El tiempo que nos queda
Hemos tenido el privilegio de ver pararse el mundo,
de escuchar el silencio en una autovía,
de reconocer el canto de los pájaros,
de poder leer a deshoras asomado al balcón exiguo
y subir y subir escaleras sin parar.
Después redescubrimos la flores, su aroma,
la belleza de la naturaleza a su antojo
el éxtasis de un paseo en bici enmascarados,
las benditas vitaminas del sol en la piel
y el ancestral gusto por caminar pegados a la tierra.

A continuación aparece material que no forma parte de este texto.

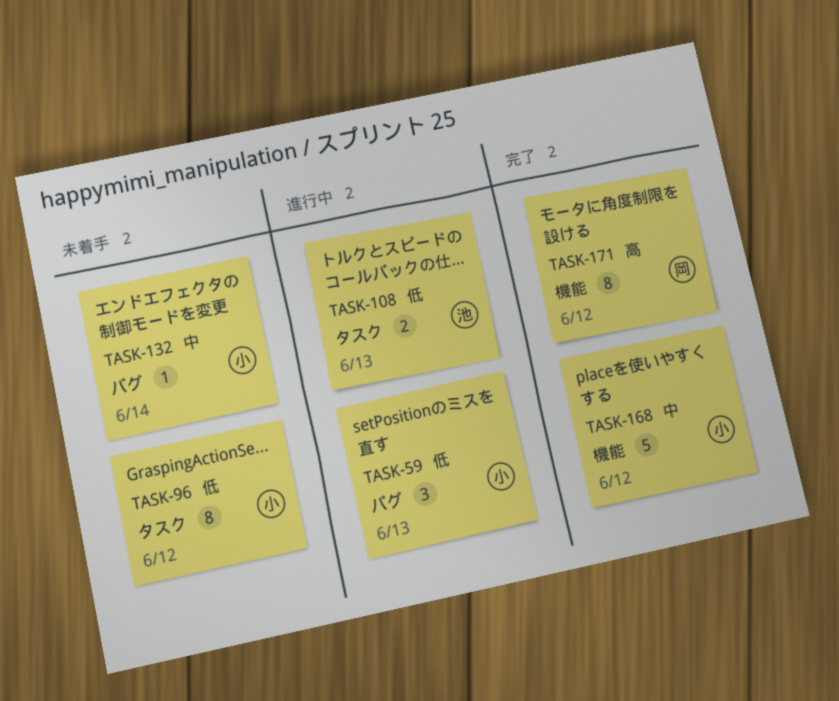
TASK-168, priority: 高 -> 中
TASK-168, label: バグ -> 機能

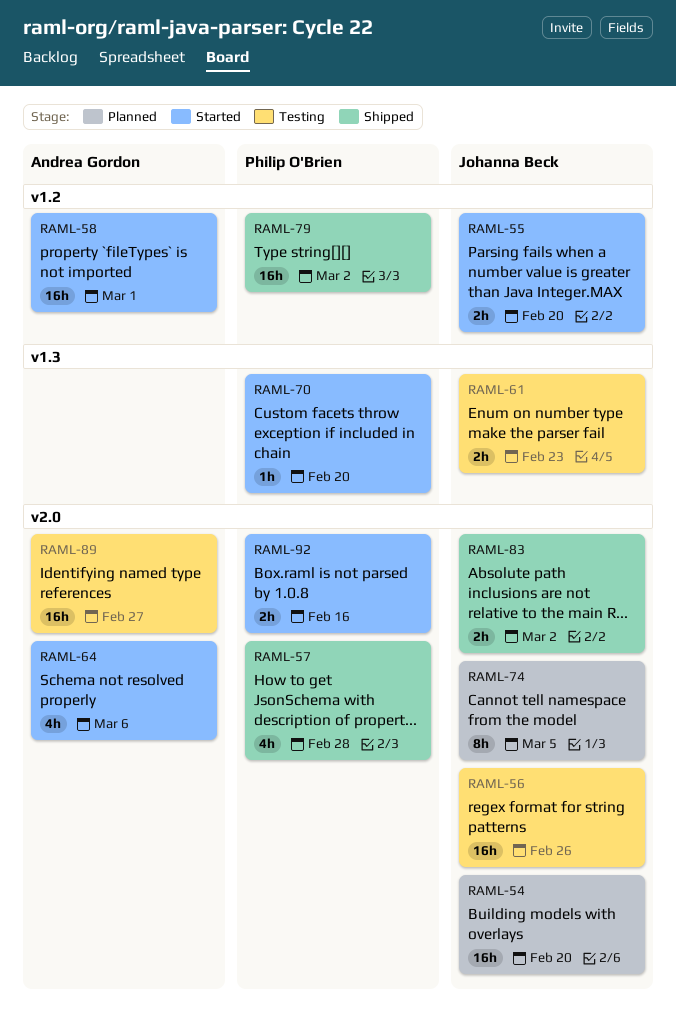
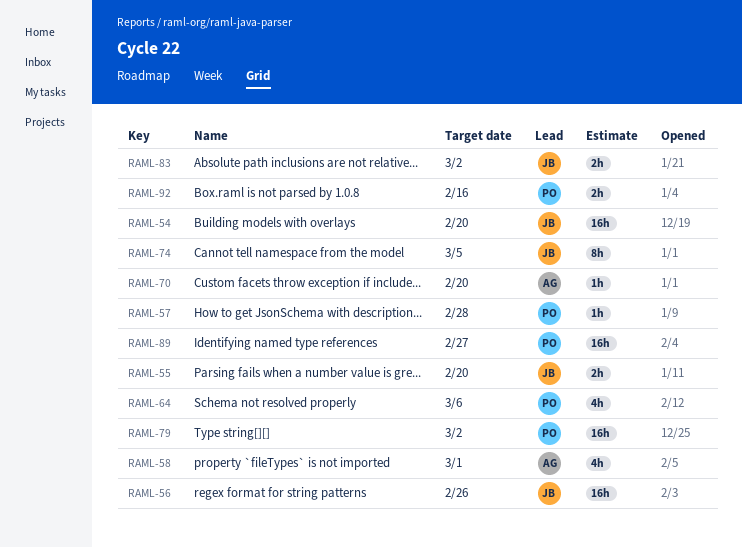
RAML-57, estimate: 4h -> 1h
RAML-58, estimate: 16h -> 4h
RAML-61: present -> none
RAML-64, owner: Andrea Gordon -> Philip O'Brien
RAML-70, owner: Philip O'Brien -> Andrea Gordon
RAML-89, owner: Andrea Gordon -> Philip O'Brien

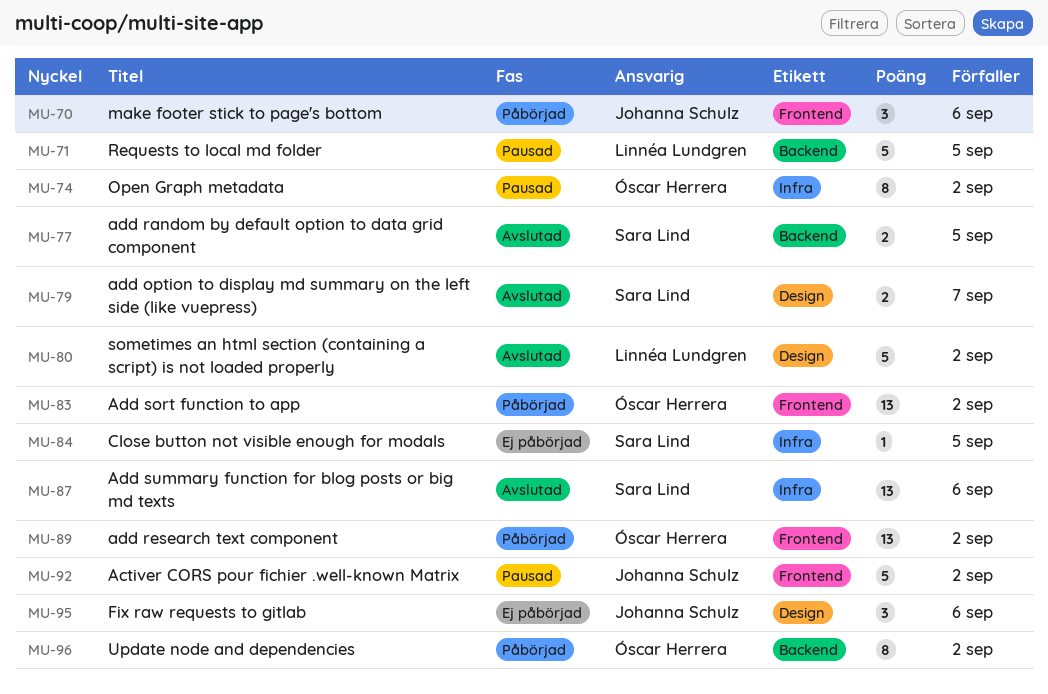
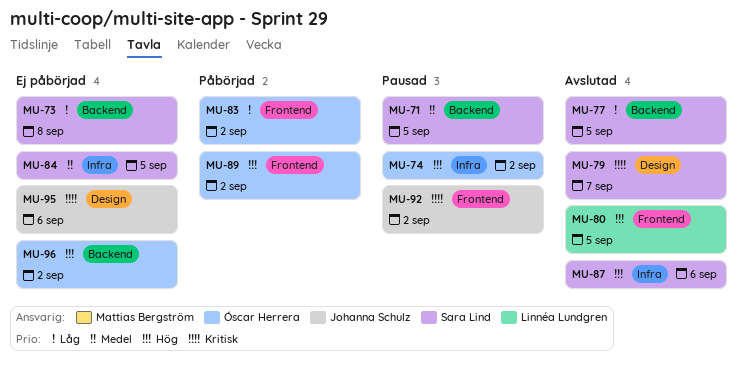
MU-70: present -> none
MU-71, owner: Linnéa Lundgren -> Sara Lind
MU-73: none -> present
MU-80, label: Design -> Frontend
MU-80, due: Sep 2 -> Sep 5
MU-96, status: Påbörjad -> Ej påbörjad

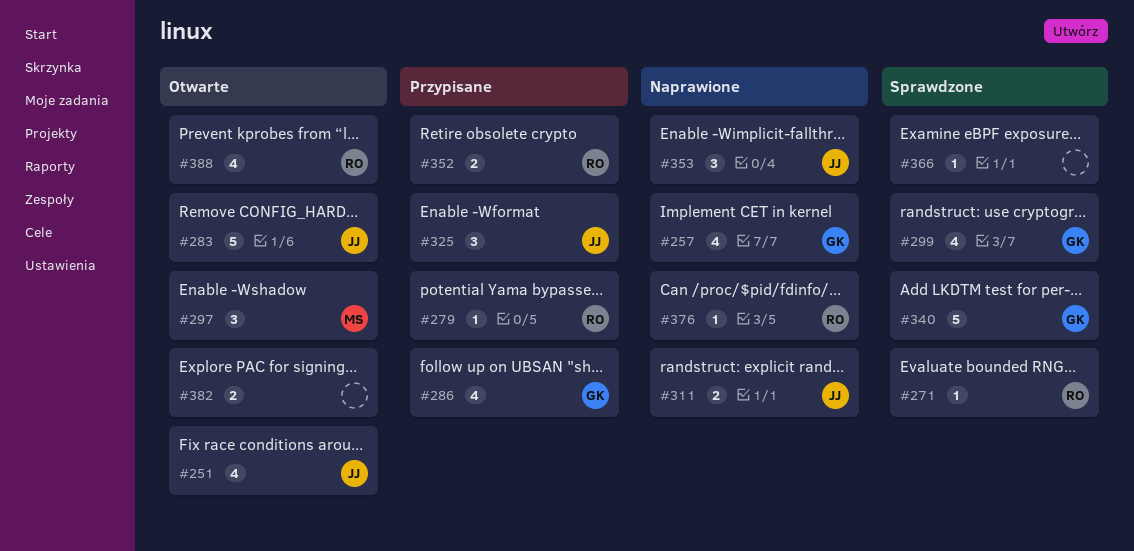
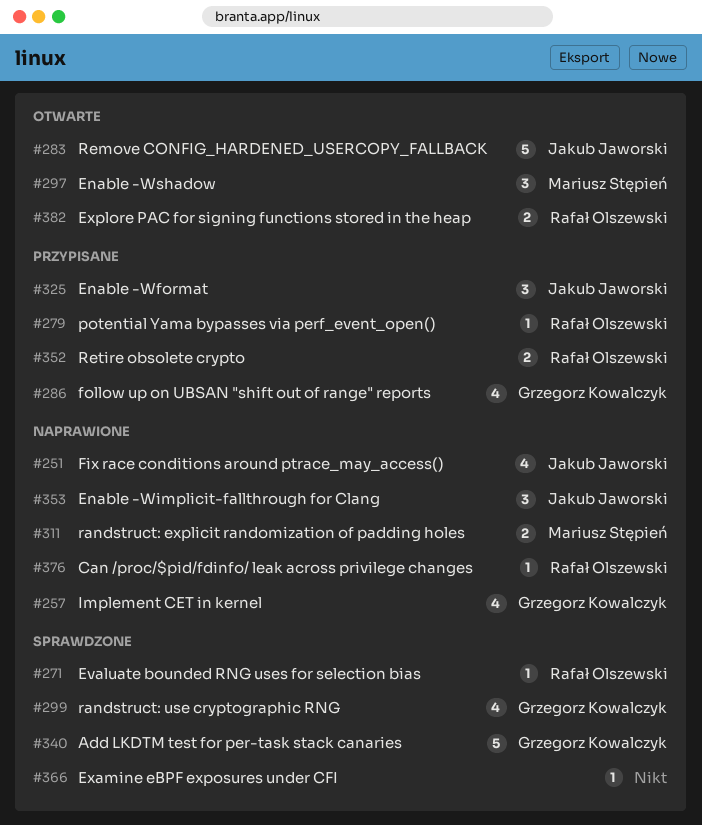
#251, status: Otwarte -> Naprawione
#311, owner: Jakub Jaworski -> Mariusz Stępień
#382, owner: none -> Rafał Olszewski
#388: present -> none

Cada pequeño espacio de libertad era una maravilla,
de la que muchos han disfrutado:
se agotaron las bicis en las tiendas,
y han surgido caminantes a borbotones en las sendas.
Ahora la cigüeña subida en su atalaya eléctrica
contempla el ruido horrísono del tráfico en la autovía
cuál saurio evolucionado de perfil extraño
mientras me acerco sigiloso para captar una instantánea
de su vuelo elegante y sagital.
Ya no contemplamos el cielo cada tarde
ni miramos con extrañeza al caminante desenmascarado,
los perros ya no son un privilegio
ni la noche está vedada a los noctámbulos de fiesta.
Los años veinte se repetirán de forma sarcástica,
apurar la vida, las sensaciones, el tiempo que nos queda,
ignorar lo aprendido, huir hacia delante en el espacio,
sin olvidar la especie a la que pertenecemos,
aún recién salidos de las cuevas para transitar el mundo.